Мне не хотелось обижать этих бедолаг, я объяснил им на своем чудовищном итальянском, что «ценю их предложение, но я и моя рагацца хотим побыть наедине». Они понимающе закивали и повторили как эхо «соли, соли»…
Один из них, впрочем, тут же предложил мне снять у его матери на несколько часов «прекрасную комнату в лучшем районе города, с видом на море и водяной кроватью», уверял, что «никто не будет мешать молодой паре», а если мы пожелаем, то он сейчас же отвезет нас туда на своем фиате, его брат и кузен сыграют нам на мандолинах сонату Скарлатти, а мать приготовит суп из полбы с морским ежом.
— Сто тысяч лир! Дешевле почасовую комнату с великолепным сервисом вы не найдете во всей Апулии.
И от полбы с морским ежом пришлось отказаться.
Прошли во внутренний двор замка.
Пусто. А я ожидал тут увидеть гигантский шлем, раздавивший беднягу Конрада или исполинские сапоги Альфонсо Доброго. Похоже аборигены не читали упомянутый Матильдой роман Уолпола. И правильно. Скучища. Действия нет, а диалоги — куртуазная лапша.
Несколько туристов слоняются туда сюда.
Одинокая пушка щерится дулом.
Каменные ядра валяются кучками тут и там.
Арки, арки, проходы, коридоры, лестница на крышу. Суровая военная архитектура. С испанским привкусом.

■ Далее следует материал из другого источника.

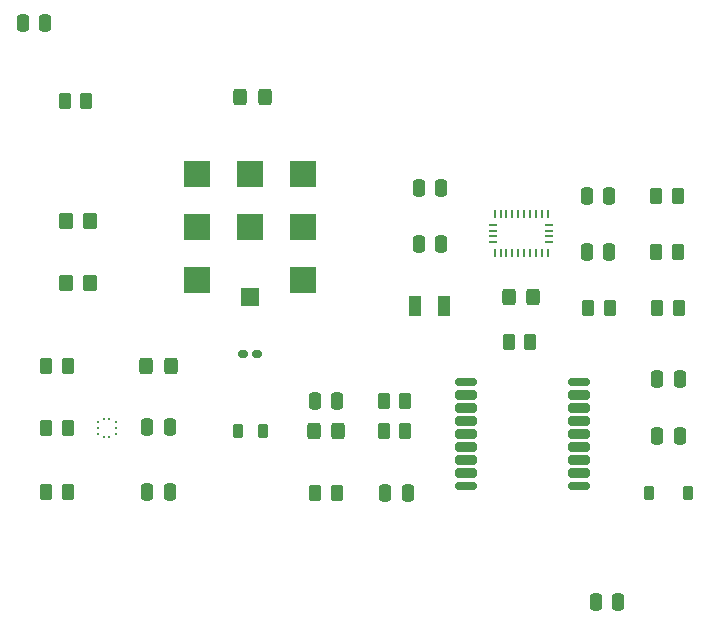
<source format=gbr>
%TF.GenerationSoftware,KiCad,Pcbnew,7.0.7*%
%TF.CreationDate,2024-02-14T21:09:05-05:00*%
%TF.ProjectId,Unified_Board,556e6966-6965-4645-9f42-6f6172642e6b,rev?*%
%TF.SameCoordinates,Original*%
%TF.FileFunction,Paste,Top*%
%TF.FilePolarity,Positive*%
%FSLAX46Y46*%
G04 Gerber Fmt 4.6, Leading zero omitted, Abs format (unit mm)*
G04 Created by KiCad (PCBNEW 7.0.7) date 2024-02-14 21:09:05*
%MOMM*%
%LPD*%
G01*
G04 APERTURE LIST*
G04 Aperture macros list*
%AMRoundRect*
0 Rectangle with rounded corners*
0 $1 Rounding radius*
0 $2 $3 $4 $5 $6 $7 $8 $9 X,Y pos of 4 corners*
0 Add a 4 corners polygon primitive as box body*
4,1,4,$2,$3,$4,$5,$6,$7,$8,$9,$2,$3,0*
0 Add four circle primitives for the rounded corners*
1,1,$1+$1,$2,$3*
1,1,$1+$1,$4,$5*
1,1,$1+$1,$6,$7*
1,1,$1+$1,$8,$9*
0 Add four rect primitives between the rounded corners*
20,1,$1+$1,$2,$3,$4,$5,0*
20,1,$1+$1,$4,$5,$6,$7,0*
20,1,$1+$1,$6,$7,$8,$9,0*
20,1,$1+$1,$8,$9,$2,$3,0*%
G04 Aperture macros list end*
%ADD10RoundRect,0.250000X-0.262500X-0.450000X0.262500X-0.450000X0.262500X0.450000X-0.262500X0.450000X0*%
%ADD11RoundRect,0.250000X-0.250000X-0.475000X0.250000X-0.475000X0.250000X0.475000X-0.250000X0.475000X0*%
%ADD12R,1.500000X1.500000*%
%ADD13R,2.300000X2.300000*%
%ADD14RoundRect,0.250000X0.325000X0.450000X-0.325000X0.450000X-0.325000X-0.450000X0.325000X-0.450000X0*%
%ADD15RoundRect,0.250000X0.250000X0.475000X-0.250000X0.475000X-0.250000X-0.475000X0.250000X-0.475000X0*%
%ADD16R,0.250000X0.275000*%
%ADD17R,0.275000X0.250000*%
%ADD18RoundRect,0.250000X-0.325000X-0.450000X0.325000X-0.450000X0.325000X0.450000X-0.325000X0.450000X0*%
%ADD19R,0.254000X0.675000*%
%ADD20R,0.675000X0.254000*%
%ADD21R,1.000000X1.800000*%
%ADD22RoundRect,0.175000X0.725000X0.175000X-0.725000X0.175000X-0.725000X-0.175000X0.725000X-0.175000X0*%
%ADD23RoundRect,0.200000X0.700000X0.200000X-0.700000X0.200000X-0.700000X-0.200000X0.700000X-0.200000X0*%
%ADD24RoundRect,0.218750X0.218750X0.381250X-0.218750X0.381250X-0.218750X-0.381250X0.218750X-0.381250X0*%
%ADD25RoundRect,0.225000X-0.225000X-0.375000X0.225000X-0.375000X0.225000X0.375000X-0.225000X0.375000X0*%
%ADD26RoundRect,0.250000X-0.350000X-0.450000X0.350000X-0.450000X0.350000X0.450000X-0.350000X0.450000X0*%
%ADD27RoundRect,0.250000X0.262500X0.450000X-0.262500X0.450000X-0.262500X-0.450000X0.262500X-0.450000X0*%
%ADD28RoundRect,0.160000X-0.222500X-0.160000X0.222500X-0.160000X0.222500X0.160000X-0.222500X0.160000X0*%
G04 APERTURE END LIST*
D10*
%TO.C,R15*%
X103087500Y-56600000D03*
X104912500Y-56600000D03*
%TD*%
D11*
%TO.C,C7*%
X153250000Y-85000000D03*
X155150000Y-85000000D03*
%TD*%
D12*
%TO.C,ANT1*%
X118800000Y-73200000D03*
D13*
X114300000Y-71800000D03*
X123300000Y-71800000D03*
X114300000Y-67300000D03*
X118800000Y-67300000D03*
X123300000Y-67300000D03*
X114300000Y-62800000D03*
X118800000Y-62800000D03*
X123300000Y-62800000D03*
%TD*%
D11*
%TO.C,C12*%
X124250000Y-82000000D03*
X126150000Y-82000000D03*
%TD*%
D14*
%TO.C,D5*%
X142775000Y-73200000D03*
X140725000Y-73200000D03*
%TD*%
D15*
%TO.C,C11*%
X99550000Y-50000000D03*
X101450000Y-50000000D03*
%TD*%
D10*
%TO.C,R4*%
X101525000Y-84300000D03*
X103350000Y-84300000D03*
%TD*%
%TO.C,R16*%
X130087500Y-82000000D03*
X131912500Y-82000000D03*
%TD*%
D16*
%TO.C,Alt1*%
X106887500Y-83537500D03*
X106387500Y-83537500D03*
D17*
X105875000Y-83800000D03*
X105875000Y-84300000D03*
X105875000Y-84800000D03*
D16*
X106387500Y-85062500D03*
X106887500Y-85062500D03*
D17*
X107400000Y-84800000D03*
X107400000Y-84300000D03*
X107400000Y-83800000D03*
%TD*%
D11*
%TO.C,C5*%
X133050000Y-68750000D03*
X134950000Y-68750000D03*
%TD*%
D10*
%TO.C,R3*%
X101525000Y-89700000D03*
X103350000Y-89700000D03*
%TD*%
D18*
%TO.C,D4*%
X110012500Y-79100000D03*
X112062500Y-79100000D03*
%TD*%
%TO.C,D3*%
X124175000Y-84600000D03*
X126225000Y-84600000D03*
%TD*%
D19*
%TO.C,U1*%
X144000000Y-69500000D03*
D20*
X144137500Y-68587500D03*
X144137500Y-68087500D03*
X144137500Y-67587500D03*
X144137500Y-67087500D03*
D19*
X144000000Y-66175000D03*
X143500000Y-66175000D03*
X143000000Y-66175000D03*
X142500000Y-66175000D03*
X142000000Y-66175000D03*
X141500000Y-66175000D03*
X141000000Y-66175000D03*
X140500000Y-66175000D03*
X140000000Y-66175000D03*
X139500000Y-66175000D03*
D20*
X139362500Y-67087500D03*
X139362500Y-67587500D03*
X139362500Y-68087500D03*
X139362500Y-68587500D03*
D19*
X139500000Y-69500000D03*
X140000000Y-69500000D03*
X140500000Y-69500000D03*
X141000000Y-69500000D03*
X141500000Y-69500000D03*
X142000000Y-69500000D03*
X142500000Y-69500000D03*
X143000000Y-69500000D03*
X143500000Y-69500000D03*
%TD*%
D11*
%TO.C,C2*%
X110087500Y-84200000D03*
X111987500Y-84200000D03*
%TD*%
D10*
%TO.C,R11*%
X140687500Y-77000000D03*
X142512500Y-77000000D03*
%TD*%
%TO.C,R7*%
X153275000Y-74162500D03*
X155100000Y-74162500D03*
%TD*%
%TO.C,R12*%
X101525000Y-79100000D03*
X103350000Y-79100000D03*
%TD*%
D15*
%TO.C,C8*%
X155150000Y-80200000D03*
X153250000Y-80200000D03*
%TD*%
D21*
%TO.C,Y1*%
X132750000Y-74000000D03*
X135250000Y-74000000D03*
%TD*%
D22*
%TO.C,U2*%
X146600000Y-89200000D03*
D23*
X146600000Y-88100000D03*
X146600000Y-87000000D03*
X146600000Y-85900000D03*
X146600000Y-84800000D03*
X146600000Y-83700000D03*
X146600000Y-82600000D03*
X146600000Y-81500000D03*
D22*
X146600000Y-80400000D03*
X137100000Y-80400000D03*
D23*
X137100000Y-81500000D03*
X137100000Y-82600000D03*
X137100000Y-83700000D03*
X137100000Y-84800000D03*
X137100000Y-85900000D03*
X137100000Y-87000000D03*
X137100000Y-88100000D03*
D22*
X137100000Y-89200000D03*
%TD*%
D10*
%TO.C,R6*%
X153187500Y-69412500D03*
X155012500Y-69412500D03*
%TD*%
D24*
%TO.C,FB1*%
X119862500Y-84600000D03*
X117737500Y-84600000D03*
%TD*%
D25*
%TO.C,D1*%
X152600000Y-89800000D03*
X155900000Y-89800000D03*
%TD*%
D15*
%TO.C,C1*%
X111987500Y-89700000D03*
X110087500Y-89700000D03*
%TD*%
D26*
%TO.C,R1*%
X103200000Y-66800000D03*
X105200000Y-66800000D03*
%TD*%
D10*
%TO.C,R5*%
X153187500Y-64662500D03*
X155012500Y-64662500D03*
%TD*%
D18*
%TO.C,D6*%
X117975000Y-56250000D03*
X120025000Y-56250000D03*
%TD*%
D27*
%TO.C,R9*%
X131912500Y-84600000D03*
X130087500Y-84600000D03*
%TD*%
D11*
%TO.C,C6*%
X133050000Y-64000000D03*
X134950000Y-64000000D03*
%TD*%
D15*
%TO.C,C9*%
X132150000Y-89800000D03*
X130250000Y-89800000D03*
%TD*%
D11*
%TO.C,C3*%
X147300000Y-69412500D03*
X149200000Y-69412500D03*
%TD*%
%TO.C,C8*%
X148050000Y-99000000D03*
X149950000Y-99000000D03*
%TD*%
%TO.C,C4*%
X147300000Y-64662500D03*
X149200000Y-64662500D03*
%TD*%
D27*
%TO.C,R8*%
X149250000Y-74162500D03*
X147425000Y-74162500D03*
%TD*%
D28*
%TO.C,D7*%
X118227500Y-78000000D03*
X119372500Y-78000000D03*
%TD*%
D10*
%TO.C,R13*%
X124287500Y-89800000D03*
X126112500Y-89800000D03*
%TD*%
D26*
%TO.C,R2*%
X103200000Y-72000000D03*
X105200000Y-72000000D03*
%TD*%
M02*

</source>
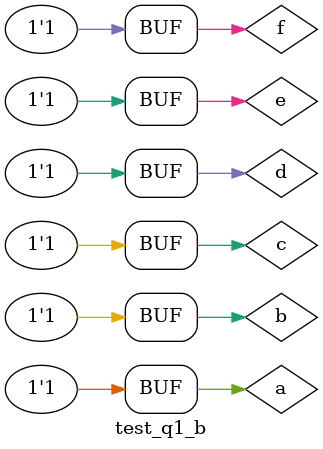
<source format=v>
`timescale 1ns / 1ps


module test_q1_b;

	// Inputs
	reg a;
	reg b;
	reg c;
	reg d;
	reg e;
	reg f;

	// Outputs
	wire o_p;

	// Instantiate the Unit Under Test (UUT)
	q1_b uut (
		.a(a), 
		.b(b), 
		.c(c), 
		.d(d), 
		.e(e), 
		.f(f), 
		.o_p(o_p)
	);

	initial begin
		// Initialize Inputs
		a = 0;
		b = 0;
		c = 0;
		d = 0;
		e = 0;
		f = 0;

		// Wait 100 ns for global reset to finish
		repeat(63)
		begin
		#10;
        a=a^(b&c&d&e&f);
		  b=b^(c&d&e&f);
		  c=c^(d&e&f);
		  d=d^(e&f);
		  e=e^f;
		  f=f^1;
		  end
		// Add stimulus here

	end
      
endmodule


</source>
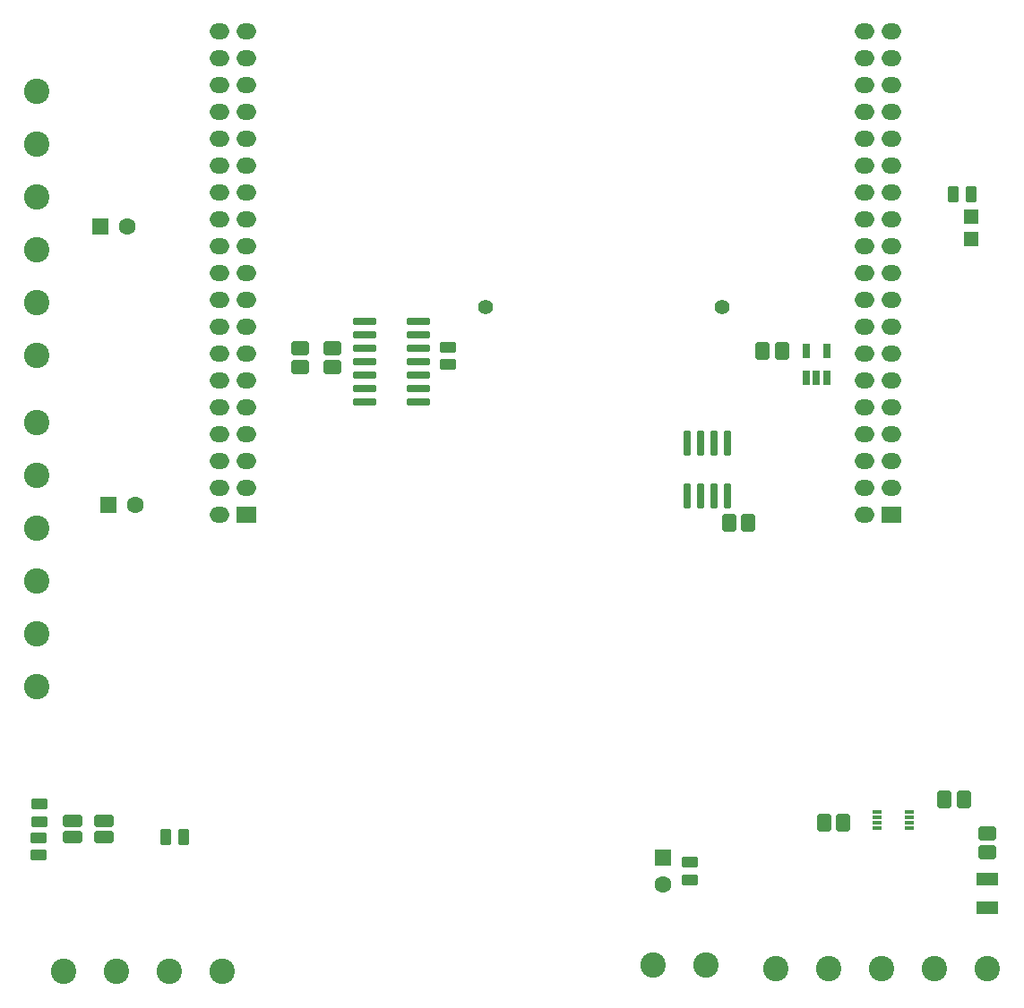
<source format=gts>
G04*
G04 #@! TF.GenerationSoftware,Altium Limited,Altium Designer,21.2.1 (34)*
G04*
G04 Layer_Color=8388736*
%FSLAX25Y25*%
%MOIN*%
G70*
G04*
G04 #@! TF.SameCoordinates,FC6629E9-78AA-4B47-8282-D4641D11E1DD*
G04*
G04*
G04 #@! TF.FilePolarity,Negative*
G04*
G01*
G75*
%ADD29R,0.08200X0.04700*%
G04:AMPARAMS|DCode=30|XSize=53.21mil|YSize=66.99mil|CornerRadius=6.92mil|HoleSize=0mil|Usage=FLASHONLY|Rotation=270.000|XOffset=0mil|YOffset=0mil|HoleType=Round|Shape=RoundedRectangle|*
%AMROUNDEDRECTD30*
21,1,0.05321,0.05315,0,0,270.0*
21,1,0.03937,0.06699,0,0,270.0*
1,1,0.01384,-0.02657,-0.01968*
1,1,0.01384,-0.02657,0.01968*
1,1,0.01384,0.02657,0.01968*
1,1,0.01384,0.02657,-0.01968*
%
%ADD30ROUNDEDRECTD30*%
G04:AMPARAMS|DCode=31|XSize=28.74mil|YSize=55.12mil|CornerRadius=3.83mil|HoleSize=0mil|Usage=FLASHONLY|Rotation=180.000|XOffset=0mil|YOffset=0mil|HoleType=Round|Shape=RoundedRectangle|*
%AMROUNDEDRECTD31*
21,1,0.02874,0.04746,0,0,180.0*
21,1,0.02108,0.05512,0,0,180.0*
1,1,0.00766,-0.01054,0.02373*
1,1,0.00766,0.01054,0.02373*
1,1,0.00766,0.01054,-0.02373*
1,1,0.00766,-0.01054,-0.02373*
%
%ADD31ROUNDEDRECTD31*%
G04:AMPARAMS|DCode=32|XSize=84mil|YSize=29mil|CornerRadius=3.88mil|HoleSize=0mil|Usage=FLASHONLY|Rotation=0.000|XOffset=0mil|YOffset=0mil|HoleType=Round|Shape=RoundedRectangle|*
%AMROUNDEDRECTD32*
21,1,0.08400,0.02125,0,0,0.0*
21,1,0.07625,0.02900,0,0,0.0*
1,1,0.00775,0.03813,-0.01063*
1,1,0.00775,-0.03813,-0.01063*
1,1,0.00775,-0.03813,0.01063*
1,1,0.00775,0.03813,0.01063*
%
%ADD32ROUNDEDRECTD32*%
G04:AMPARAMS|DCode=33|XSize=90.61mil|YSize=27.62mil|CornerRadius=3.77mil|HoleSize=0mil|Usage=FLASHONLY|Rotation=270.000|XOffset=0mil|YOffset=0mil|HoleType=Round|Shape=RoundedRectangle|*
%AMROUNDEDRECTD33*
21,1,0.09061,0.02008,0,0,270.0*
21,1,0.08307,0.02762,0,0,270.0*
1,1,0.00754,-0.01004,-0.04153*
1,1,0.00754,-0.01004,0.04153*
1,1,0.00754,0.01004,0.04153*
1,1,0.00754,0.01004,-0.04153*
%
%ADD33ROUNDEDRECTD33*%
G04:AMPARAMS|DCode=34|XSize=59.12mil|YSize=39.43mil|CornerRadius=4.66mil|HoleSize=0mil|Usage=FLASHONLY|Rotation=180.000|XOffset=0mil|YOffset=0mil|HoleType=Round|Shape=RoundedRectangle|*
%AMROUNDEDRECTD34*
21,1,0.05912,0.03012,0,0,180.0*
21,1,0.04980,0.03943,0,0,180.0*
1,1,0.00932,-0.02490,0.01506*
1,1,0.00932,0.02490,0.01506*
1,1,0.00932,0.02490,-0.01506*
1,1,0.00932,-0.02490,-0.01506*
%
%ADD34ROUNDEDRECTD34*%
G04:AMPARAMS|DCode=35|XSize=59.12mil|YSize=39.43mil|CornerRadius=4.66mil|HoleSize=0mil|Usage=FLASHONLY|Rotation=270.000|XOffset=0mil|YOffset=0mil|HoleType=Round|Shape=RoundedRectangle|*
%AMROUNDEDRECTD35*
21,1,0.05912,0.03012,0,0,270.0*
21,1,0.04980,0.03943,0,0,270.0*
1,1,0.00932,-0.01506,-0.02490*
1,1,0.00932,-0.01506,0.02490*
1,1,0.00932,0.01506,0.02490*
1,1,0.00932,0.01506,-0.02490*
%
%ADD35ROUNDEDRECTD35*%
%ADD36R,0.03353X0.01384*%
G04:AMPARAMS|DCode=37|XSize=55.18mil|YSize=55.18mil|CornerRadius=7.12mil|HoleSize=0mil|Usage=FLASHONLY|Rotation=270.000|XOffset=0mil|YOffset=0mil|HoleType=Round|Shape=RoundedRectangle|*
%AMROUNDEDRECTD37*
21,1,0.05518,0.04095,0,0,270.0*
21,1,0.04095,0.05518,0,0,270.0*
1,1,0.01424,-0.02047,-0.02047*
1,1,0.01424,-0.02047,0.02047*
1,1,0.01424,0.02047,0.02047*
1,1,0.01424,0.02047,-0.02047*
%
%ADD37ROUNDEDRECTD37*%
G04:AMPARAMS|DCode=38|XSize=53.21mil|YSize=66.99mil|CornerRadius=6.92mil|HoleSize=0mil|Usage=FLASHONLY|Rotation=0.000|XOffset=0mil|YOffset=0mil|HoleType=Round|Shape=RoundedRectangle|*
%AMROUNDEDRECTD38*
21,1,0.05321,0.05315,0,0,0.0*
21,1,0.03937,0.06699,0,0,0.0*
1,1,0.01384,0.01968,-0.02657*
1,1,0.01384,-0.01968,-0.02657*
1,1,0.01384,-0.01968,0.02657*
1,1,0.01384,0.01968,0.02657*
%
%ADD38ROUNDEDRECTD38*%
G04:AMPARAMS|DCode=39|XSize=43.37mil|YSize=70.93mil|CornerRadius=5.94mil|HoleSize=0mil|Usage=FLASHONLY|Rotation=90.000|XOffset=0mil|YOffset=0mil|HoleType=Round|Shape=RoundedRectangle|*
%AMROUNDEDRECTD39*
21,1,0.04337,0.05906,0,0,90.0*
21,1,0.03150,0.07093,0,0,90.0*
1,1,0.01187,0.02953,0.01575*
1,1,0.01187,0.02953,-0.01575*
1,1,0.01187,-0.02953,-0.01575*
1,1,0.01187,-0.02953,0.01575*
%
%ADD39ROUNDEDRECTD39*%
%ADD40R,0.07400X0.05900*%
%ADD41O,0.07400X0.05900*%
%ADD42C,0.05518*%
%ADD43C,0.06306*%
%ADD44R,0.06306X0.06306*%
%ADD45C,0.09455*%
%ADD46R,0.06306X0.06306*%
D29*
X510449Y513850D02*
D03*
Y524350D02*
D03*
D30*
Y534276D02*
D03*
Y541324D02*
D03*
X255025Y714971D02*
D03*
Y722018D02*
D03*
X267000Y714953D02*
D03*
Y722000D02*
D03*
D31*
X443260Y721071D02*
D03*
X450740D02*
D03*
Y711000D02*
D03*
X447000D02*
D03*
X443260D02*
D03*
D32*
X299000Y707000D02*
D03*
Y712000D02*
D03*
Y722000D02*
D03*
Y727000D02*
D03*
Y702000D02*
D03*
Y717000D02*
D03*
Y732000D02*
D03*
X279000Y707000D02*
D03*
Y712000D02*
D03*
Y722000D02*
D03*
Y727000D02*
D03*
Y702000D02*
D03*
Y717000D02*
D03*
Y732000D02*
D03*
D33*
X414000Y686744D02*
D03*
X409000D02*
D03*
X404000D02*
D03*
X399000D02*
D03*
Y667256D02*
D03*
X404000D02*
D03*
X409000D02*
D03*
X414000D02*
D03*
D34*
X157800Y545800D02*
D03*
Y552296D02*
D03*
X400000Y524252D02*
D03*
Y530748D02*
D03*
X310000Y722496D02*
D03*
Y716000D02*
D03*
X157500Y533304D02*
D03*
Y539800D02*
D03*
D35*
X205000Y540000D02*
D03*
X211496D02*
D03*
X498004Y779500D02*
D03*
X504500D02*
D03*
D36*
X469395Y543463D02*
D03*
Y545432D02*
D03*
Y547400D02*
D03*
Y549368D02*
D03*
X481600D02*
D03*
Y547400D02*
D03*
Y545432D02*
D03*
Y543463D02*
D03*
D37*
X504500Y771000D02*
D03*
Y762732D02*
D03*
D38*
X414453Y657000D02*
D03*
X421500D02*
D03*
X456800Y545400D02*
D03*
X449753D02*
D03*
X501700Y554200D02*
D03*
X494653D02*
D03*
X434047Y721000D02*
D03*
X427000D02*
D03*
D39*
X170095Y545953D02*
D03*
Y540047D02*
D03*
X181905D02*
D03*
Y545953D02*
D03*
D40*
X475000Y660000D02*
D03*
X235000D02*
D03*
D41*
X465000D02*
D03*
X475000Y670000D02*
D03*
X465000D02*
D03*
X475000Y680000D02*
D03*
X465000D02*
D03*
X475000Y690000D02*
D03*
X465000D02*
D03*
X475000Y700000D02*
D03*
X465000D02*
D03*
X475000Y710000D02*
D03*
X465000D02*
D03*
X475000Y720000D02*
D03*
X465000D02*
D03*
X475000Y730000D02*
D03*
X465000D02*
D03*
X475000Y740000D02*
D03*
X465000D02*
D03*
X475000Y750000D02*
D03*
X465000D02*
D03*
X475000Y760000D02*
D03*
X465000D02*
D03*
X475000Y770000D02*
D03*
X465000D02*
D03*
X475000Y780000D02*
D03*
X465000D02*
D03*
X475000Y790000D02*
D03*
X465000D02*
D03*
X475000Y800000D02*
D03*
X465000D02*
D03*
X475000Y810000D02*
D03*
X465000D02*
D03*
X475000Y820000D02*
D03*
X465000D02*
D03*
X475000Y830000D02*
D03*
X465000D02*
D03*
X475000Y840000D02*
D03*
X465000D02*
D03*
X225000Y660000D02*
D03*
X235000Y670000D02*
D03*
X225000D02*
D03*
X235000Y680000D02*
D03*
X225000D02*
D03*
X235000Y690000D02*
D03*
X225000D02*
D03*
X235000Y700000D02*
D03*
X225000D02*
D03*
X235000Y710000D02*
D03*
X225000D02*
D03*
X235000Y720000D02*
D03*
X225000D02*
D03*
X235000Y730000D02*
D03*
X225000D02*
D03*
X235000Y740000D02*
D03*
X225000D02*
D03*
X235000Y750000D02*
D03*
X225000D02*
D03*
X235000Y760000D02*
D03*
X225000D02*
D03*
X235000Y770000D02*
D03*
X225000D02*
D03*
X235000Y780000D02*
D03*
X225000D02*
D03*
X235000Y790000D02*
D03*
X225000D02*
D03*
X235000Y800000D02*
D03*
X225000D02*
D03*
X235000Y810000D02*
D03*
X225000D02*
D03*
X235000Y820000D02*
D03*
X225000D02*
D03*
X235000Y830000D02*
D03*
X225000D02*
D03*
X235000Y840000D02*
D03*
X225000D02*
D03*
D42*
X411988Y737303D02*
D03*
X323799D02*
D03*
D43*
X193400Y663900D02*
D03*
X190600Y767300D02*
D03*
X390000Y522500D02*
D03*
D44*
X183400Y663900D02*
D03*
X180600Y767300D02*
D03*
D45*
X157000Y674685D02*
D03*
Y694370D02*
D03*
Y615630D02*
D03*
Y595945D02*
D03*
Y635315D02*
D03*
Y655000D02*
D03*
Y778500D02*
D03*
Y758815D02*
D03*
Y719445D02*
D03*
Y739130D02*
D03*
Y817870D02*
D03*
Y798185D02*
D03*
X166815Y490100D02*
D03*
X186500D02*
D03*
X225870D02*
D03*
X206185D02*
D03*
X431709Y491000D02*
D03*
X451394D02*
D03*
X471079D02*
D03*
X510449D02*
D03*
X490764D02*
D03*
X405785Y492400D02*
D03*
X386100D02*
D03*
D46*
X390000Y532500D02*
D03*
M02*

</source>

А потом… оказалось, что те, кого я принял за туристов — не люди, а фигуры из папье-маше в человеческий рост.
Странный мальчик в кепке. Сжал губки бантиком. Паж?
Маленькая девочка в зеленой шапочке в мячик играет. Мячик красный.
Рабочий в белой одежде тащит балку на плече.
Гувернантка в светлом фартуке несет на руках малыша в берете. У малыша — взрослое печальное лицо. Глаза закрыты.
Подросток схватил за руку девочку в оранжевой кофточке. Кажется, он хочет задрать ей юбку.
Поваренок в высокой шапке и длинном зеленом фартуке стоит столбом под вывеской.
— Ты не знаешь, что это за фигуры? Что-то в них не то, а что, я не понимаю. Каждый сам по себе, в своей вселенной. Они не видят друг друга. Они — слепые. Они есть, но их как бы и нет. Понимаешь, настоящее каждую секундочку становится прошлым. Ускользает, как его сачком ни лови. Все-все-все мгновенно отправляется в небытие… поэтому мы осознаем сам феномен жизни только как то, чего нет… Это превращает нас в меланхоликов. Будущее эфемерно. Настоящее ускользает, прошлое — сухая солома.
— Дурачок, философию развел… это фигуры с одной из картин Бальтюса. Забыла, как она называется. Они — реклама для выставки. Видишь надпись и стрелку? Пойдем туда, или по замку побродим? Сдается мне, смотреть тут особенно нечего. Одни камни да ядра.
— А как же привидения в подземелье? Манфред, дон Рикардо, Изабелла?
— Начитанный! Подождут.
— Погоди, а это что такое? Таких фигур у твоего Бальтюса нет.
В одной из ложных арок внутреннего двора стояли две как бы обнимающиеся человеческие фигуры, составленные из правильных цветных геометрических форм. Непропорционально большие головы их были похожи на перевязанные ниточками, вытянутые и заостренные яйца, тела составлены из треугольников, пирамид, конусов и цилиндров… бедра походили на вытянутые, слегка деформированные эллипсоиды.